## Exercise instructions
Could you return each line below without altering a word?

Information Block Start

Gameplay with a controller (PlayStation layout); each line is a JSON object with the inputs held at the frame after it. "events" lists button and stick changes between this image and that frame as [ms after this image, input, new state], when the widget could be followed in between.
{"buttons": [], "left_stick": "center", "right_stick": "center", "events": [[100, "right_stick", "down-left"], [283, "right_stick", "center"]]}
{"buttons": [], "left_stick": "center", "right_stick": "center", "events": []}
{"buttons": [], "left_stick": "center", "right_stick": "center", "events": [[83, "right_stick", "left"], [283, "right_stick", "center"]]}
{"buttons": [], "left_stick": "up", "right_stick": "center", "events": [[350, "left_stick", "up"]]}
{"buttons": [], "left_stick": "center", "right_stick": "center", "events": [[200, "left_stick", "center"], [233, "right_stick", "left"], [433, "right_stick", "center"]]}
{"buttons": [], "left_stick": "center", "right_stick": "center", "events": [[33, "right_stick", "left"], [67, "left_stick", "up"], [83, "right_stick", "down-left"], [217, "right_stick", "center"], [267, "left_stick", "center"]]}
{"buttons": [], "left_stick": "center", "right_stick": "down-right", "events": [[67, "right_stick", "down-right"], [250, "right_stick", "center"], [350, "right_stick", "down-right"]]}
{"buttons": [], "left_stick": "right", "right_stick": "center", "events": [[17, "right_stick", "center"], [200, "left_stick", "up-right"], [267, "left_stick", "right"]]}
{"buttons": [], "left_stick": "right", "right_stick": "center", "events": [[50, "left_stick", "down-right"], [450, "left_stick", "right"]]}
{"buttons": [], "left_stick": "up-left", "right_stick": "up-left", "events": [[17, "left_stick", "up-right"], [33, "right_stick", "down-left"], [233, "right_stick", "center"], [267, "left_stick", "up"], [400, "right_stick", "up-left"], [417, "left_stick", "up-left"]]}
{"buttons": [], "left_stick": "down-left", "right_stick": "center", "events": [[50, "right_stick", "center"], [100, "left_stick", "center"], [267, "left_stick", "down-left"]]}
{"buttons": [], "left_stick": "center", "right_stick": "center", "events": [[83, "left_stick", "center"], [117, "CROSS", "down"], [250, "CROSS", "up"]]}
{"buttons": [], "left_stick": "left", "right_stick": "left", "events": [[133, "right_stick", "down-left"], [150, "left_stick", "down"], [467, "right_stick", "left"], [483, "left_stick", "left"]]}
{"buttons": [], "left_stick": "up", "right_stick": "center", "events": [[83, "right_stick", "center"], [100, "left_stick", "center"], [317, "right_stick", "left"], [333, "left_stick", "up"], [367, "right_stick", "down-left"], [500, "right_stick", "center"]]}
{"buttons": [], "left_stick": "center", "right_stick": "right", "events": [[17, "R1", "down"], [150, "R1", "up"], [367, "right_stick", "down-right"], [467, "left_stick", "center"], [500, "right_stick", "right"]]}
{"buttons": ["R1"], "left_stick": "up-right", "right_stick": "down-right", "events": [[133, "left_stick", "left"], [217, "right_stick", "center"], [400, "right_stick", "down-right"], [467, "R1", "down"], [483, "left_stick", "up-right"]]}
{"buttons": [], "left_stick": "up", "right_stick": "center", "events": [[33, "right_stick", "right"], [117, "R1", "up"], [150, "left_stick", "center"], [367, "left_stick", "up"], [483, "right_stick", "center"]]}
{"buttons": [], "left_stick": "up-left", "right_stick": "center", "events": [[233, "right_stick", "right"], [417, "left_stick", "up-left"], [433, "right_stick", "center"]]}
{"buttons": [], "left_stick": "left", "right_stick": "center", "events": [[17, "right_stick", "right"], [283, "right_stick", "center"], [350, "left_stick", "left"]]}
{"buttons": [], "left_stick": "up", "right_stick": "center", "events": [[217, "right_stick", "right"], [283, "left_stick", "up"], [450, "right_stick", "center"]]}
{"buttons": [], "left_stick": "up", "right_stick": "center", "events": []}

Information Block End

## Expected answer
Gameplay with a controller (PlayStation layout); each line is a JSON object with the inputs held at the frame after it. "events" lists button and stick changes between this image and that frame as [ms after this image, input, new state], when the widget could be followed in between.
{"buttons": [], "left_stick": "center", "right_stick": "center", "events": [[100, "right_stick", "down-left"], [283, "right_stick", "center"]]}
{"buttons": [], "left_stick": "center", "right_stick": "center", "events": []}
{"buttons": [], "left_stick": "center", "right_stick": "center", "events": [[83, "right_stick", "left"], [283, "right_stick", "center"]]}
{"buttons": [], "left_stick": "up", "right_stick": "center", "events": [[350, "left_stick", "up"]]}
{"buttons": [], "left_stick": "center", "right_stick": "center", "events": [[200, "left_stick", "center"], [233, "right_stick", "left"], [433, "right_stick", "center"]]}
{"buttons": [], "left_stick": "center", "right_stick": "center", "events": [[33, "right_stick", "left"], [67, "left_stick", "up"], [83, "right_stick", "down-left"], [217, "right_stick", "center"], [267, "left_stick", "center"]]}
{"buttons": [], "left_stick": "center", "right_stick": "down-right", "events": [[67, "right_stick", "down-right"], [250, "right_stick", "center"], [350, "right_stick", "down-right"]]}
{"buttons": [], "left_stick": "right", "right_stick": "center", "events": [[17, "right_stick", "center"], [200, "left_stick", "up-right"], [267, "left_stick", "right"]]}
{"buttons": [], "left_stick": "right", "right_stick": "center", "events": [[50, "left_stick", "down-right"], [450, "left_stick", "right"]]}
{"buttons": [], "left_stick": "up-left", "right_stick": "up-left", "events": [[17, "left_stick", "up-right"], [33, "right_stick", "down-left"], [233, "right_stick", "center"], [267, "left_stick", "up"], [400, "right_stick", "up-left"], [417, "left_stick", "up-left"]]}
{"buttons": [], "left_stick": "down-left", "right_stick": "center", "events": [[50, "right_stick", "center"], [100, "left_stick", "center"], [267, "left_stick", "down-left"]]}
{"buttons": [], "left_stick": "center", "right_stick": "center", "events": [[83, "left_stick", "center"], [117, "CROSS", "down"], [250, "CROSS", "up"]]}
{"buttons": [], "left_stick": "left", "right_stick": "left", "events": [[133, "right_stick", "down-left"], [150, "left_stick", "down"], [467, "right_stick", "left"], [483, "left_stick", "left"]]}
{"buttons": [], "left_stick": "up", "right_stick": "center", "events": [[83, "right_stick", "center"], [100, "left_stick", "center"], [317, "right_stick", "left"], [333, "left_stick", "up"], [367, "right_stick", "down-left"], [500, "right_stick", "center"]]}
{"buttons": [], "left_stick": "center", "right_stick": "right", "events": [[17, "R1", "down"], [150, "R1", "up"], [367, "right_stick", "down-right"], [467, "left_stick", "center"], [500, "right_stick", "right"]]}
{"buttons": ["R1"], "left_stick": "up-right", "right_stick": "down-right", "events": [[133, "left_stick", "left"], [217, "right_stick", "center"], [400, "right_stick", "down-right"], [467, "R1", "down"], [483, "left_stick", "up-right"]]}
{"buttons": [], "left_stick": "up", "right_stick": "center", "events": [[33, "right_stick", "right"], [117, "R1", "up"], [150, "left_stick", "center"], [367, "left_stick", "up"], [483, "right_stick", "center"]]}
{"buttons": [], "left_stick": "up-left", "right_stick": "center", "events": [[233, "right_stick", "right"], [417, "left_stick", "up-left"], [433, "right_stick", "center"]]}
{"buttons": [], "left_stick": "left", "right_stick": "center", "events": [[17, "right_stick", "right"], [283, "right_stick", "center"], [350, "left_stick", "left"]]}
{"buttons": [], "left_stick": "up", "right_stick": "center", "events": [[217, "right_stick", "right"], [283, "left_stick", "up"], [450, "right_stick", "center"]]}
{"buttons": [], "left_stick": "up", "right_stick": "center", "events": []}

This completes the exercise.